(Source material Opens)

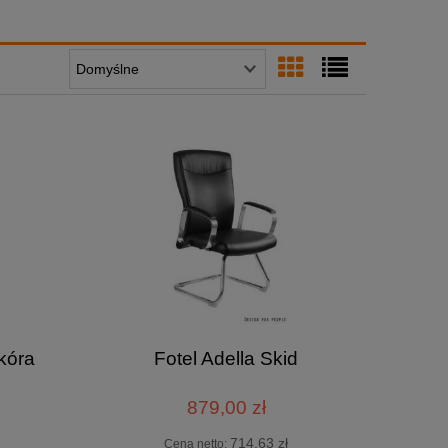
kóra
Fotel Adella Skid
879,00 zł
714,63 zł
Cena netto:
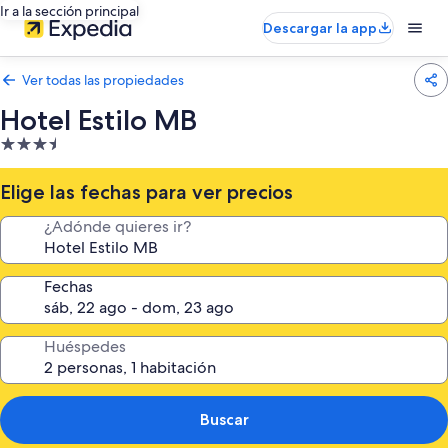
Ir a la sección principal
Descargar la app
Ver todas las propiedades
Hotel Estilo MB
Propiedad
de
3.5
Elige las fechas para ver precios
estrellas
¿Adónde quieres ir?
Fechas
Huéspedes
Buscar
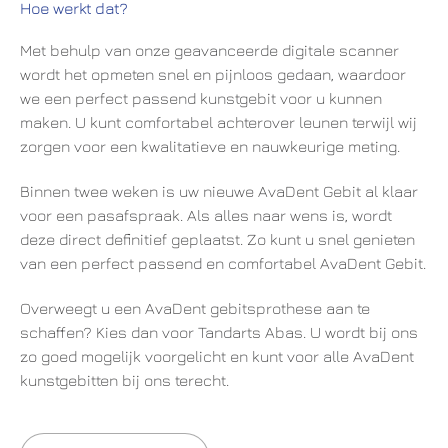
Hoe werkt dat?
Met behulp van onze geavanceerde digitale scanner
wordt het opmeten snel en pijnloos gedaan, waardoor
we een perfect passend kunstgebit voor u kunnen
maken. U kunt comfortabel achterover leunen terwijl wij
zorgen voor een kwalitatieve en nauwkeurige meting.
Binnen twee weken is uw nieuwe AvaDent Gebit al klaar
voor een pasafspraak. Als alles naar wens is, wordt
deze direct definitief geplaatst. Zo kunt u snel genieten
van een perfect passend en comfortabel AvaDent Gebit.
Overweegt u een AvaDent gebitsprothese aan te
schaffen? Kies dan voor Tandarts Abas. U wordt bij ons
zo goed mogelijk voorgelicht en kunt voor alle AvaDent
kunstgebitten bij ons terecht.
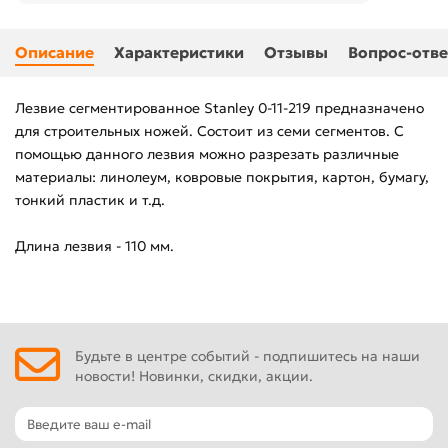
Описание
Характеристики
Отзывы
Вопрос-отве
Лезвие сегментированное Stanley 0-11-219 предназначено
для строительных ножей. Состоит из семи сегментов. С
помощью данного лезвия можно разрезать различные
материалы: линолеум, ковровые покрытия, картон, бумагу,
тонкий пластик и т.д.
Длина лезвия - 110 мм.
Будьте в центре событий - подпишитесь на наши
новости! Новинки, скидки, акции.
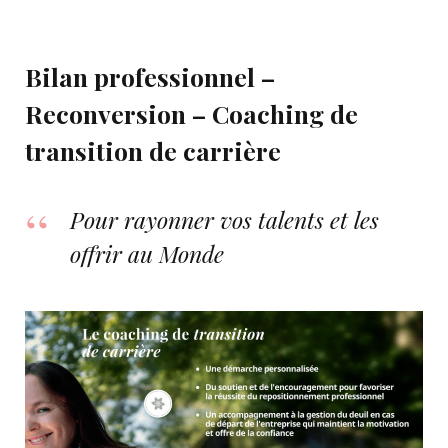
Bilan professionnel –
Reconversion – Coaching de
transition de carrière
Pour rayonner vos talents et les
offrir au Monde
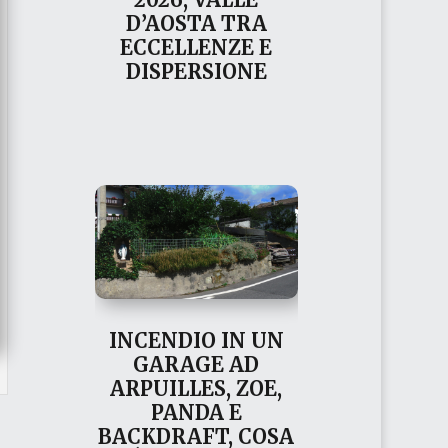
D’AOSTA TRA
ECCELLENZE E
DISPERSIONE
INCENDIO IN UN
GARAGE AD
ARPUILLES, ZOE,
PANDA E
BACKDRAFT, COSA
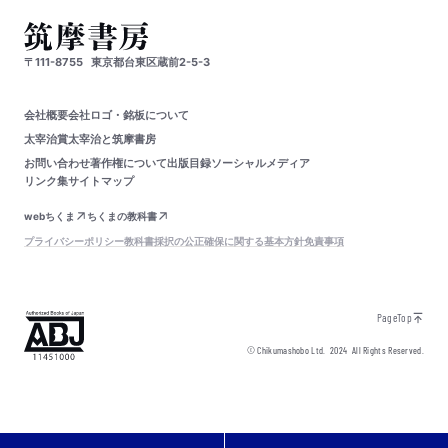
〒111-8755
東京都台東区蔵前2-5-3
会社概要
会社ロゴ・銘板について
太宰治賞
太宰治と筑摩書房
お問い合わせ
著作権について
出版目録
ソーシャルメディア
リンク集
サイトマップ
webちくま
ちくまの教科書
プライバシーポリシー
教科書採択の公正確保に関する基本方針
免責事項
PageTop
© Chikumashobo Ltd.
2024
All Rights Reserved.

(Source material Closes)

Requirement =
For the data above, state how many lines contain "perfect"; the number is the whole answer.

Expected answer =
2